- Request 1: Copy the rows written in Chinese, found after the passage on school organization, line for line without any changes. Leave out the picture.

### Document passage ###

Upon the organization and arrangement of the school largely depends the success of the educator. Two things must be borne constantly in mind. First, to create truthful and intellectual atmosphere, where wisdom, honor, and knowledge can be inhaled as with the breath, and second, to make the school cheerful and attractive in every way possible. We must get rid of the idea now generally prevailing among children, that the school is to be resorted to with regret and escaped from with pleasure.

So soon as the child will look at and become interested in pictures and toys, and will listen to tales and little stories, it can profitably be introduced in the school, the first department of which should be the Infant-school, or, as the Germans so aptly term it, the children’s garden, or Kinder Garten.

Here plaiting, modelling, and building, with simple object lessons for the older infants, develop their powers of observation, and give employment and impart skill to little fingers which might else be engaged in destroying furniture or clothes, or in pilfering from the sugar-bowl. Practical familiarity with the properties of lines, angles, circles, spheres, cylinders, cubes, cones, and the conic sections will be acquired, which will give a life and reality to the geometrical studies which will occupy them in their school career. Dancing and singing will relieve the tedium of sitting, shake off the surplus energy, give rest to the body, and power, time, and tune to the voice. Models of houses, stores, workshops, kitchens, farms, and factories, which later on they will assist in making, will be a source alike of amusement and instruction.

In the children’s garden no teacher should have charge of more than about twelve children, who should regard her as their mother-teacher, while she should seek to win the love and confidence of the little ones as the beginning of her work.

###

- Request 2: According to the passage on school organization above, what is the largest number of children one teacher should have charge of in the children's garden?

### Supplied records ###

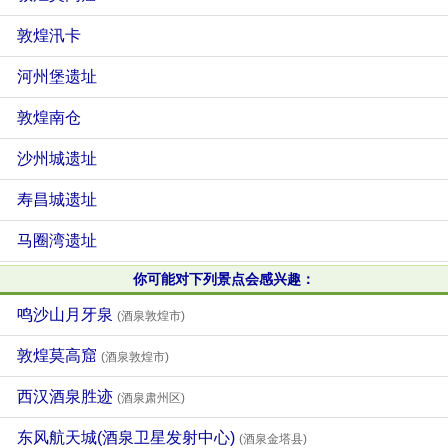
敦煌汛卡
河州堡遗址
敦煌南仓
沙州城遗址
寿昌城遗址
马圈湾遗址
你可能对下列景点会感兴趣：
鸣沙山月牙泉
(酒泉敦煌市)
敦煌莫高窟
(酒泉敦煌市)
西汉酒泉胜迹
(酒泉肃州区)
东风航天城(酒泉卫星发射中心)
(酒泉金塔县)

###

- Task response 1:
敦煌汛卡
河州堡遗址
敦煌南仓
沙州城遗址
寿昌城遗址
马圈湾遗址
你可能对下列景点会感兴趣：
鸣沙山月牙泉
(酒泉敦煌市)
敦煌莫高窟
(酒泉敦煌市)
西汉酒泉胜迹
(酒泉肃州区)
东风航天城(酒泉卫星发射中心)
(酒泉金塔县)

- Task response 2: About twelve children.